25 thoughts on “Stop feeling guilty about not getting it all done.

  1. this is so true! My to-do list always seems 3938304 miles long lol. And I always feel bad about not finishing certain things. Making lists and keeping priority on my notes for certain times helps a lot though. great post 🙂

  2. Fabulous advice! I used to be the same; I’d get lots of stuff done, but worry about the things I’d not done. Then I had children and realised that actually, so long as the important things were done the rest could wait. I probably achieve more now with that attitude than I ever did before because I’m more relaxed. I am sure your post will make a huge difference to many people #weekendblogshare

    1. Thank you Lisa. It’s definitely good to identify the important tasks and do those first. Everything else is a bonus.

  3. Hi from #WeekendBlogShare! I have a running to-do list in a planner. I check things off or cross them off as I do them (or if they aren’t relevant anymore). It helps me to see the list spread out over the week along with appointments. This way, I’ll have a better idea of scheduling my time to get things accomplished.

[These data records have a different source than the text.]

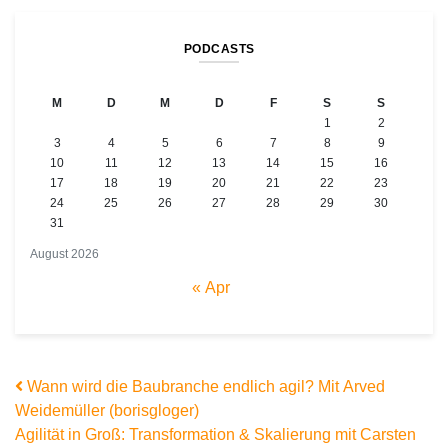
PODCASTS
M
D
M
D
F
S
S
1
2
3
4
5
6
7
8
9
10
11
12
13
14
15
16
17
18
19
20
21
22
23
24
25
26
27
28
29
30
31
August 2026
« Apr
Beitrags-Navigation
Wann wird die Baubranche endlich agil? Mit Arved
Weidemüller (borisgloger)
Agilität in Groß: Transformation & Skalierung mit Carsten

    1. Scheduling certainly helps me to know whether there really is time to do it. If not, then one of the 3 D’s has to be used.

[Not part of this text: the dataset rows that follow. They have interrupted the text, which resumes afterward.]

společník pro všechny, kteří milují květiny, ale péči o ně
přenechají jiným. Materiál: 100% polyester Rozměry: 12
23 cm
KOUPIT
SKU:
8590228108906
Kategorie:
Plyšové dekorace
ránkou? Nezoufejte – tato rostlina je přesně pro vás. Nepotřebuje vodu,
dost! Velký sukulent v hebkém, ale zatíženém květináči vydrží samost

  4. I like the three D’s. Delay, Delegate and Discard. I also find that not answering people right on the spot, so delaying your answer when asked to do a task helps a lot. I used to find myself saying yes to things when really I had no time!

    1. What a good suggestion. It’s really easy to find ourselves with lots of extra work because we have said yes to something we really don’t have the time or desire to do.

  5. My problem is that if I don’t want to do something, I’ll just ignore it and leave it for another day! I must get better at this! Thank you for joining the #weekendblogshare

  6. This is a good idea. I try to do some of these things, but the designated time slots are a great plan I haven’t tried before xx #stayclassymama

    1. I used to just put everything in a long list and work through it but there never seemed to be time to do it all. Now I know before I even start what I actually have the time to do.

    1. It’s quickly becoming my favourite part too. Sometimes things that seemed necessary at one time just don’t need to be done at all.

  7. I am definitely guilty of under-estimating how long things take and ending up with a to-do list that stacks on top of itself. I am also mega guilty of not scheduling in any down time, at all, in my day. It’s exhausting. Then again, unless it’s a deadline that someone is relying on, I rarely feel guilty for not ticking everything off my list. I know I’ve given it everything I’ve got and there’s nothing guilt-inducing about that! x

    1. What a great philosophy to have! As long as we are doing our best, we can be proud of that achievement.